Un iPhone bloccato resta tale a meno che non si inserisca il codice di sblocco, una situazione che nemmeno Apple può aggirare. Parlando dei dati memorizzati sui dispositivi iOS e di privacy, le richieste dei governi per accedere alle informazioni iCloud degli utenti sono davvero tantissime. L’azienda ha infatti ricevuto 3,358 richieste, alcune delle quali accettate, nella seconda metà del 2017, con la maggior parte provenienti dagli Stati Uniti d’America.
Ma diversamente da quanto si possa pensare, solo una piccola percentuale delle richieste riguardano persone probabilmente coinvolte in un crimine. «Le circostanze delle richieste dei governi possono variare da casi in cui le forze dell’ordine lavorano su richieste di utenti che hanno smarrito il proprio dispositivo (o che sono stati derubati), a casi in cui le forze dell’ordine indagano quando i clienti credono che le loro carte di credito siano state utilizzate in modo fraudolento per acquistare prodotti o servizi Apple, a casi in cui un account è sospettato di essere stato utilizzato in modo illegale», ha spiegato l’azienda nel suo ultimo rapporto sulla trasparenza. «Le richieste possono anche riguardare la protezione, l’accesso limitato o la cancellazione di un account Apple. In aggiunta, le richieste possono essere relative a situazioni d’emergenza, dove è in pericolo la salute di una persona».
Ma le richieste possono arrivare anche da singoli. «Le situazioni in cui le richieste arrivano da privati riguardano solitamente casi in cui querelanti privati sono coinvolti in una causa civile o penale».
La maggior parte dei casi riguarda dispositivi iOS rubati o smarriti.

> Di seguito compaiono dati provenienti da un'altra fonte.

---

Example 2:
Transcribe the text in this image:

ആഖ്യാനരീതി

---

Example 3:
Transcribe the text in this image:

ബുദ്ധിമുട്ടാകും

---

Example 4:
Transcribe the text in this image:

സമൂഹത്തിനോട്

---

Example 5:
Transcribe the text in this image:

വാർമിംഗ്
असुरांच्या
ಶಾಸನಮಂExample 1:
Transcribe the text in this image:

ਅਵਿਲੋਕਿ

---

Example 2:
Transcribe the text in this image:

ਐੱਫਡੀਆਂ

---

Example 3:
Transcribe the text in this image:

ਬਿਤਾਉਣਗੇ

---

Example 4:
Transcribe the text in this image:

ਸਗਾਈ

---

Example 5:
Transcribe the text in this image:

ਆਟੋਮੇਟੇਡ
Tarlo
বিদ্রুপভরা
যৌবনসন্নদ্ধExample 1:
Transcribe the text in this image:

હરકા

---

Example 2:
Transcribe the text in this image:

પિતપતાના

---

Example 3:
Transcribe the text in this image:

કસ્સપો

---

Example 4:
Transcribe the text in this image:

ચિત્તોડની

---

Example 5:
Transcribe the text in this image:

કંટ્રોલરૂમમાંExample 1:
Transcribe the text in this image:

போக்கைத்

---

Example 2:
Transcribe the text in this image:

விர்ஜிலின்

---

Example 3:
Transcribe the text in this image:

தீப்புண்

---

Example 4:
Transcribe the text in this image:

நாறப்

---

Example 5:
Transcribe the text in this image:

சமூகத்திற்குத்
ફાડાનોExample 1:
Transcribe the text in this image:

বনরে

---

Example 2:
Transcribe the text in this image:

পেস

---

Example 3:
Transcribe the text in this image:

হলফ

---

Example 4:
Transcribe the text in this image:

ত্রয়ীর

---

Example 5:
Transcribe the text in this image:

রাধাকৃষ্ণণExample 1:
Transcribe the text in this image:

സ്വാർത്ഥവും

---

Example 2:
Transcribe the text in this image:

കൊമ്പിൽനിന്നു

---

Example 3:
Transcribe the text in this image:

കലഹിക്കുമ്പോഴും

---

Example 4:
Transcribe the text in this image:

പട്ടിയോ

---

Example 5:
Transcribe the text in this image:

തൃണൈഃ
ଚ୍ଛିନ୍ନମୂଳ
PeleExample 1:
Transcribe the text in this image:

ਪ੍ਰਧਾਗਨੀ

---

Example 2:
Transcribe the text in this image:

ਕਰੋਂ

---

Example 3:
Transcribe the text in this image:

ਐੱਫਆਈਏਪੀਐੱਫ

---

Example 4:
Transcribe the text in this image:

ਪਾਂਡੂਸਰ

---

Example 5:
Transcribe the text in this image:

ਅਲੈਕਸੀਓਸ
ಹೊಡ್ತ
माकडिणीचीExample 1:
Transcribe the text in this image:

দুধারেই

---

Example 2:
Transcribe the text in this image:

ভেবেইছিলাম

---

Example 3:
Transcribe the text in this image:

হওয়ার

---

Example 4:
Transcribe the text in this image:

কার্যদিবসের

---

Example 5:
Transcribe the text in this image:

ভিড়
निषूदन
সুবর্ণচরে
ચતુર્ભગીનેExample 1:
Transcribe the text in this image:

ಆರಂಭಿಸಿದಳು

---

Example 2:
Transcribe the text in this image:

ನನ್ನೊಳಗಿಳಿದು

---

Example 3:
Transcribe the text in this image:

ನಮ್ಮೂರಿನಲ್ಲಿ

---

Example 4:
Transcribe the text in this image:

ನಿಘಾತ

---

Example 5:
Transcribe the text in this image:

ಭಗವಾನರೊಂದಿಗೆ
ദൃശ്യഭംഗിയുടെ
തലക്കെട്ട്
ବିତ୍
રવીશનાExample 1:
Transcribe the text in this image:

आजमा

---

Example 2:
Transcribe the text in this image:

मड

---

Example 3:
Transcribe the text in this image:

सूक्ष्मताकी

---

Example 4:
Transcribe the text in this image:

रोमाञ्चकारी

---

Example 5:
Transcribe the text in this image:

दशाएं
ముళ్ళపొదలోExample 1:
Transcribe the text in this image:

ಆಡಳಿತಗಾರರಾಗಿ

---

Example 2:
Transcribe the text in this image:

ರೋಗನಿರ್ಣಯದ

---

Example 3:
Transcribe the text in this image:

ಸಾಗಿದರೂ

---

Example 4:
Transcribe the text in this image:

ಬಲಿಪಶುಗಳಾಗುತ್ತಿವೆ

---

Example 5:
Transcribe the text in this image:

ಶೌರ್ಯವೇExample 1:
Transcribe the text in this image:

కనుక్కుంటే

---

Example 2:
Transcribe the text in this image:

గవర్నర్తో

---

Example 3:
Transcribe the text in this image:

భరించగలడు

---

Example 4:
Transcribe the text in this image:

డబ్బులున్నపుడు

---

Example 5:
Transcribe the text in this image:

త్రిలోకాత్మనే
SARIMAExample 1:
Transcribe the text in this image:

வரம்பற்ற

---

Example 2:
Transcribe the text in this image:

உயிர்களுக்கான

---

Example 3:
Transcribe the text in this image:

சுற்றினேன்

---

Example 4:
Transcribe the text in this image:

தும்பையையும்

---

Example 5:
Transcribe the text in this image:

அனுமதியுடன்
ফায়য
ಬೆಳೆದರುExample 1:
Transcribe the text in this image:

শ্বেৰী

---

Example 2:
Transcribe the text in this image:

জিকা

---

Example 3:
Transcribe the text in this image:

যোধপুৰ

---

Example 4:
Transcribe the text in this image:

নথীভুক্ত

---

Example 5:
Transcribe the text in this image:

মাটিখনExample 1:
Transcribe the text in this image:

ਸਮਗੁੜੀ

Per quanto riguarda invece gli iPhone coinvolti in indagini la questione si fa più delicata, con gli enti governativi (come l’FBI) che chiedono a gran voce l’inserimento di backdoor nel sistema operativo per accedere ad informazioni potenzialmente utili memorizzate sugli iPhone di criminali deceduti, come nel caso del terrorista autore della strage di San Bernardino.